Task statement
Report only how many lines below include "Start".

Stored data entries:
....

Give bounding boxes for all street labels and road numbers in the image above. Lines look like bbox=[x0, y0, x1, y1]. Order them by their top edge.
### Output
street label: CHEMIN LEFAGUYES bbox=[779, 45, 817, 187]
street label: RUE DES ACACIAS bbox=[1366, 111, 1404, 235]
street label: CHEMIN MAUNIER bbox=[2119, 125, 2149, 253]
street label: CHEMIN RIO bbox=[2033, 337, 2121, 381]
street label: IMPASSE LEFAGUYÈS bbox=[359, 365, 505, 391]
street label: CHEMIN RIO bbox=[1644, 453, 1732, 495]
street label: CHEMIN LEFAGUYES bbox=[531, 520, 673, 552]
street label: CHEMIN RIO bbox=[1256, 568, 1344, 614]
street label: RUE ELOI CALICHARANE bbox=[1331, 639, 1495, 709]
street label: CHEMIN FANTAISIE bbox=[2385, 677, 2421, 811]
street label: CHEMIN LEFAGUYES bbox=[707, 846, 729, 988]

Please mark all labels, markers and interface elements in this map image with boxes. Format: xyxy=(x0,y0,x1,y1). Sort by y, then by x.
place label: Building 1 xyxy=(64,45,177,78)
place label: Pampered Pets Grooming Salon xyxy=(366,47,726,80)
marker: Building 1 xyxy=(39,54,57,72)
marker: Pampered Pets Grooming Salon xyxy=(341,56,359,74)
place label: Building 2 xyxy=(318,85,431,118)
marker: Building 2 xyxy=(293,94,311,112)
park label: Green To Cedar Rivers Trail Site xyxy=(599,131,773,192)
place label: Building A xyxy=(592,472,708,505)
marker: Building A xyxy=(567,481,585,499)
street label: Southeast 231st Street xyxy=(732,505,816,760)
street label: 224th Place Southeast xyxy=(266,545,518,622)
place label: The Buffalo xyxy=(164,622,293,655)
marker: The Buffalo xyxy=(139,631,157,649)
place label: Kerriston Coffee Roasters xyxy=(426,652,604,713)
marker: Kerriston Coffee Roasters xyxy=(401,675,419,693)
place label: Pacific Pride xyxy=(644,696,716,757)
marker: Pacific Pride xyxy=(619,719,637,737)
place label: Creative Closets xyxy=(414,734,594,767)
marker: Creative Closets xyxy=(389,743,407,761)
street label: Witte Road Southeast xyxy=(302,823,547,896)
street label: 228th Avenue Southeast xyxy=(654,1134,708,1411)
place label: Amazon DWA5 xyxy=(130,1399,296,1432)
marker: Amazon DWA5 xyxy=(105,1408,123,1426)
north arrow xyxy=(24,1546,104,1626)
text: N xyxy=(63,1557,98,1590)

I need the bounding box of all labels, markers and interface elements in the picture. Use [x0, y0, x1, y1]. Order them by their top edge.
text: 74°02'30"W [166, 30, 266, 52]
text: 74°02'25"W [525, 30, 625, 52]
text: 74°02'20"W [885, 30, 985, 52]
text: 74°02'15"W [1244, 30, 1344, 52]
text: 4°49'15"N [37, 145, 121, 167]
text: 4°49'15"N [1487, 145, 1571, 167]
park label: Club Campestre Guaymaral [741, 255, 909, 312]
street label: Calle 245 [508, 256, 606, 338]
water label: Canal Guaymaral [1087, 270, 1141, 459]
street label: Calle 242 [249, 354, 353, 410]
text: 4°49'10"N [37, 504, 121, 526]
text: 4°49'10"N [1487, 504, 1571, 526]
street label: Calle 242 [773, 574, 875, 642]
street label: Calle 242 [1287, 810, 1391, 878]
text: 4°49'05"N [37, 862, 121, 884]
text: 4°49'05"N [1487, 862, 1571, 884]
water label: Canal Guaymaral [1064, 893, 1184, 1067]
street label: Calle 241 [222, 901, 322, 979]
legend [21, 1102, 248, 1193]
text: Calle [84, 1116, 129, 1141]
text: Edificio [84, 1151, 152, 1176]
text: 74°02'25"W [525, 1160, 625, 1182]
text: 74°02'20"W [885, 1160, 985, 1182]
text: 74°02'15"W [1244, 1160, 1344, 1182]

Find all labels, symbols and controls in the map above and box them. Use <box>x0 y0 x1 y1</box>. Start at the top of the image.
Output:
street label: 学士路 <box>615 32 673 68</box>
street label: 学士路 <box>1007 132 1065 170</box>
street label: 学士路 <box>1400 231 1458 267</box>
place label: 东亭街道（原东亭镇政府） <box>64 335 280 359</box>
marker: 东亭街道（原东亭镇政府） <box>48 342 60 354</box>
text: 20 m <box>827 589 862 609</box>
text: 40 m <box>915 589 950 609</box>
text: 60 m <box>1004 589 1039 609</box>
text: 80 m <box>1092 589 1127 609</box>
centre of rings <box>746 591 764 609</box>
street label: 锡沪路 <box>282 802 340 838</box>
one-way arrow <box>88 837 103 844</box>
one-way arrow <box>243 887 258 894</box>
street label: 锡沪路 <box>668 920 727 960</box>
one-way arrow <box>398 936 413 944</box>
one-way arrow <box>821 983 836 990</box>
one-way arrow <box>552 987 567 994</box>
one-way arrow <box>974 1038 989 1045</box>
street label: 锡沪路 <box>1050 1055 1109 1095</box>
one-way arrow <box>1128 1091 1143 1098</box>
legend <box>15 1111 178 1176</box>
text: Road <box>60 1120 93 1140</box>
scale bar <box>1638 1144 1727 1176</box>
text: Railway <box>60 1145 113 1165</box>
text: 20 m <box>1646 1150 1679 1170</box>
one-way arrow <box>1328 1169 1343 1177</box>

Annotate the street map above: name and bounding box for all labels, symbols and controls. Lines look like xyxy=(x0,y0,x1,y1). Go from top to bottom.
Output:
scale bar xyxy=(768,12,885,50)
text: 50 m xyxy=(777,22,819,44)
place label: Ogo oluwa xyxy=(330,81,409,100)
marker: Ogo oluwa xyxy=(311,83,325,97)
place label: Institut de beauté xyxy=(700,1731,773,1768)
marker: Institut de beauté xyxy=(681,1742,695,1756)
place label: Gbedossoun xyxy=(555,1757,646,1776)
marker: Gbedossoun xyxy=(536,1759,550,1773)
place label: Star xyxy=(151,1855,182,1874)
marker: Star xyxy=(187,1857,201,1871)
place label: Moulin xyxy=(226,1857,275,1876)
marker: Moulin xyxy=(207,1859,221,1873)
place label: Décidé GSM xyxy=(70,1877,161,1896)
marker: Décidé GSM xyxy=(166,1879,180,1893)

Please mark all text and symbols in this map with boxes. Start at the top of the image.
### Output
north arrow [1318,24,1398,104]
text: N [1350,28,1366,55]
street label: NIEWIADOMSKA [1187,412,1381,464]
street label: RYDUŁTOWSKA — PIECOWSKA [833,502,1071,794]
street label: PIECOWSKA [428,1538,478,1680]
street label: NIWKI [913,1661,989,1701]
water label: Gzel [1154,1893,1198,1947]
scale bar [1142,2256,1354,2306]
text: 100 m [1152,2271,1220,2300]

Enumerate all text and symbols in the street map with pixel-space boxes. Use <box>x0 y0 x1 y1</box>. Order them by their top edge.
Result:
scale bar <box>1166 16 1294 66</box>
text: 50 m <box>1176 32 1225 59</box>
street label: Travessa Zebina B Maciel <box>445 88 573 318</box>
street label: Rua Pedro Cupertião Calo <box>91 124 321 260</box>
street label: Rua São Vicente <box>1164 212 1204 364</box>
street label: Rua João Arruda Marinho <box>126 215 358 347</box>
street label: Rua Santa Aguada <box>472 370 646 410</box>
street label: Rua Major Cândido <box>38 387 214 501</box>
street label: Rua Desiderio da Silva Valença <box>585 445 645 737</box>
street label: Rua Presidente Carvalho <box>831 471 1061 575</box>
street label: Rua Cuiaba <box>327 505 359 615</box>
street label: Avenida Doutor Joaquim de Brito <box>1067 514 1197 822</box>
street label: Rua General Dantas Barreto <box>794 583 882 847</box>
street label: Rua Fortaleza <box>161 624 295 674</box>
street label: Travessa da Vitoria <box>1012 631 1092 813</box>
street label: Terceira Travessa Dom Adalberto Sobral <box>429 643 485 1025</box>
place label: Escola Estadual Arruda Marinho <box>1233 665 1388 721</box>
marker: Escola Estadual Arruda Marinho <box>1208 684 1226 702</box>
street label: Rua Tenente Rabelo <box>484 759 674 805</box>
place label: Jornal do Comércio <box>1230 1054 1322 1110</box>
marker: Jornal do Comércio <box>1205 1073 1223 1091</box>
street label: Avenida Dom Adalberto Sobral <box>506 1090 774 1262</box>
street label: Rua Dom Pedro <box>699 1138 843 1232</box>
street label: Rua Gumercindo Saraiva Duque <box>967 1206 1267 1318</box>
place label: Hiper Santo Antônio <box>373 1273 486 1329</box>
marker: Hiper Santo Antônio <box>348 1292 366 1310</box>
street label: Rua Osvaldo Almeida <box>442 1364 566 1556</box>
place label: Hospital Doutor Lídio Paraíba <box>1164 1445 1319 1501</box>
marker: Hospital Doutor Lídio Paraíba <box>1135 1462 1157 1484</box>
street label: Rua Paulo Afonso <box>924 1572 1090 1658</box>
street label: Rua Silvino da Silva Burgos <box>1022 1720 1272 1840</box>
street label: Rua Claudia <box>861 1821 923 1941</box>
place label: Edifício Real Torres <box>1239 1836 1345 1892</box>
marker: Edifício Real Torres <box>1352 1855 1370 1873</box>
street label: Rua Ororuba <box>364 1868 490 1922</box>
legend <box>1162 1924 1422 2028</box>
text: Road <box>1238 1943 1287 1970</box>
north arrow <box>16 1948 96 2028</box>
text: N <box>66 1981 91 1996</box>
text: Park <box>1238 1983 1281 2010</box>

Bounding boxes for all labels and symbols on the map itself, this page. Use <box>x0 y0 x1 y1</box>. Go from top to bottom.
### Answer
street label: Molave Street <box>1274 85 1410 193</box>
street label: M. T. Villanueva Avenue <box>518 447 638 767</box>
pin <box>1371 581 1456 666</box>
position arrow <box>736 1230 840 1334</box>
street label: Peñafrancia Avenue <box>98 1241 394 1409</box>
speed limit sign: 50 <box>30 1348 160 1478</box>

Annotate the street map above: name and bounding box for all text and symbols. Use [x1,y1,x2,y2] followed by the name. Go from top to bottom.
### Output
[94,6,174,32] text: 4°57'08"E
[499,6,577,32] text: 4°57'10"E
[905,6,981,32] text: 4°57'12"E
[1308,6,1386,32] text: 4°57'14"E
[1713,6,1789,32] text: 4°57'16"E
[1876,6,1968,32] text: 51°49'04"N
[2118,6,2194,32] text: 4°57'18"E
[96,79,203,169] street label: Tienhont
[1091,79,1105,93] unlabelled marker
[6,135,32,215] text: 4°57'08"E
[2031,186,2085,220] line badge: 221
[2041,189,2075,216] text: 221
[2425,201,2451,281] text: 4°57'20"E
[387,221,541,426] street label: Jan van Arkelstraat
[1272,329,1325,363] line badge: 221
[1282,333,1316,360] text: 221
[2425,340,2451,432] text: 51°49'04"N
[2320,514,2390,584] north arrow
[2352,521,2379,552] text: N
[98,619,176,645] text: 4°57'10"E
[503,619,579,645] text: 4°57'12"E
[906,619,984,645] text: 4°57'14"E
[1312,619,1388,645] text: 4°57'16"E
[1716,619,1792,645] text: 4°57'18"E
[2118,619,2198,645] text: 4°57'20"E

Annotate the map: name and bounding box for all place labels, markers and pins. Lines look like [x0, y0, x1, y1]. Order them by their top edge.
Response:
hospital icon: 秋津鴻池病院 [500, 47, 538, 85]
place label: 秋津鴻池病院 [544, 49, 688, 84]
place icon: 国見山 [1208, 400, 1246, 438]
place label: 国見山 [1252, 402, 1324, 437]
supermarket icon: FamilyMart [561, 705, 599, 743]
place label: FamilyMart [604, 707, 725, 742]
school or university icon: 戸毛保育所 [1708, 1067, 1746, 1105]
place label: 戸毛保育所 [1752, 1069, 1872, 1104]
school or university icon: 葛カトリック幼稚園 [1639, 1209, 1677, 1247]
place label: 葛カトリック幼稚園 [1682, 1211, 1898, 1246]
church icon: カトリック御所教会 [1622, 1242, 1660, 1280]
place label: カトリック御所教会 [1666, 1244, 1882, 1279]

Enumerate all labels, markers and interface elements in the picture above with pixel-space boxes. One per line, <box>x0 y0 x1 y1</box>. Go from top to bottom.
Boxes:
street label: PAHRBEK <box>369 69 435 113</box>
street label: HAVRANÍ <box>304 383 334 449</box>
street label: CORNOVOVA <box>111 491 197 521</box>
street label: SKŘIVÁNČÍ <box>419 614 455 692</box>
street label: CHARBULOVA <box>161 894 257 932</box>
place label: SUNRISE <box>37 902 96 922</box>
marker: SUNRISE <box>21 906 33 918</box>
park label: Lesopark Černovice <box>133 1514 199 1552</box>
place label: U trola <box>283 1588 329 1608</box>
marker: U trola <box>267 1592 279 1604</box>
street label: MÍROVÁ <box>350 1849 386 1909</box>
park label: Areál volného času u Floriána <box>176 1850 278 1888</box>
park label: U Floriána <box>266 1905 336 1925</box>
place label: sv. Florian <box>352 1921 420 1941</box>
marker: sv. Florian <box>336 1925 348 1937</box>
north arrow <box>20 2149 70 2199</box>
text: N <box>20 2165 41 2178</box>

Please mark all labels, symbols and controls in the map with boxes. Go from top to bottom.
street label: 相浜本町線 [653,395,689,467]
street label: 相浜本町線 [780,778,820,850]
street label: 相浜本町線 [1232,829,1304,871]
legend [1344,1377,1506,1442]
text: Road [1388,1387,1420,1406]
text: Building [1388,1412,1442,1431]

....

Task solution
2